Negative emissions technologies (NETs) in general and bioenergy with CO₂ capture and storage (BECCS) in particular are commonly regarded as vital yet controversial to meeting our climate goals. In this contribution we present a whole-systems analysis of the BECCS value chain associated with cultivation, harvesting, transport and conversion in dedicated biomass power stations in conjunction with CCS, of a range of biomass resources – both dedicated energy crops (miscanthus, switchgrass, short rotation coppice willow), and agricultural residues (wheat straw). We explicitly consider the implications of sourcing the biomass from different regions, climates and land types. The water, carbon and energy footprints of each value chain were calculated, and their impact on the overall system water, carbon and power efficiencies was evaluated. An extensive literature review was performed and a statistical analysis of the available data is presented.
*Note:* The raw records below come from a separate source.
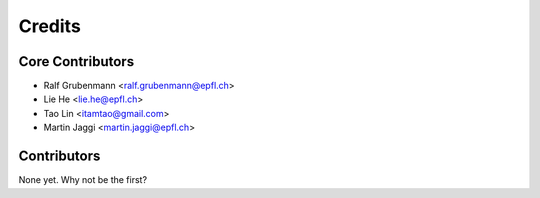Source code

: =======
Credits
=======

Core Contributors
----------------

* Ralf Grubenmann <ralf.grubenmann@epfl.ch>
* Lie He <lie.he@epfl.ch>
* Tao Lin <itamtao@gmail.com>
* Martin Jaggi <martin.jaggi@epfl.ch>

Contributors
------------

None yet. Why not be the first?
In order to describe the dynamic greenhouse gas balance of such a system, a yearly accounting of the emissions was performed over the lifetime of a BECCS facility, and the carbon “breakeven time” and lifetime net CO2 removal from the atmosphere were determined. The effects of direct and indirect land use change were included, and were found to be a key determinant of the viability of a BECCS project. Overall we conclude that, depending on the conditions of its deployment, BECCS could lead to both carbon positive and negative results. The total quantity of CO2 removed from the atmosphere over the project lifetime and the carbon breakeven time were observed to be highly case specific. This has profound implications for the policy frameworks required to incentivise and regulate the widespread deployment of BECCS technology. The results of a sensitivity analysis on the model combined with the investigation of alternate supply chain scenarios elucidated key levers to improve the sustainability of BECCS: (1) measuring and limiting the impacts of direct and indirect land use change, (2) using carbon neutral power and organic fertilizer, (3) minimising biomass transport, and prioritising sea over road transport, (4) maximising the use of carbon negative fuels, and (5) exploiting alternative biomass processing options, e.g., natural drying or torrefaction. A key conclusion is that, regardless of the biomass and region studied, the sustainability of BECCS relies heavily on intelligent management of the supply chain.

To offset the cost associated with CO₂ capture and storage (CCS), there is growing interest in finding commercially viable end-use opportunities for the captured CO₂ . In this Perspective, we discuss the potential contribution of carbon capture and utilization (CCU). Owing to the scale and rate of CO2 production compared to that of utilization allowing long-term sequestration, it is highly improbable the chemical conversion of CO2 will account for more than 1% of the mitigation challenge, and even a scaled-up enhanced oil recovery (EOR)-CCS industry will likely only account for 4–8%. Therefore, whilst CO2-EOR may be an important economic incentive for some early CCS projects, CCU may prove to be a costly distraction, financially and politically, from the real task of mitigation.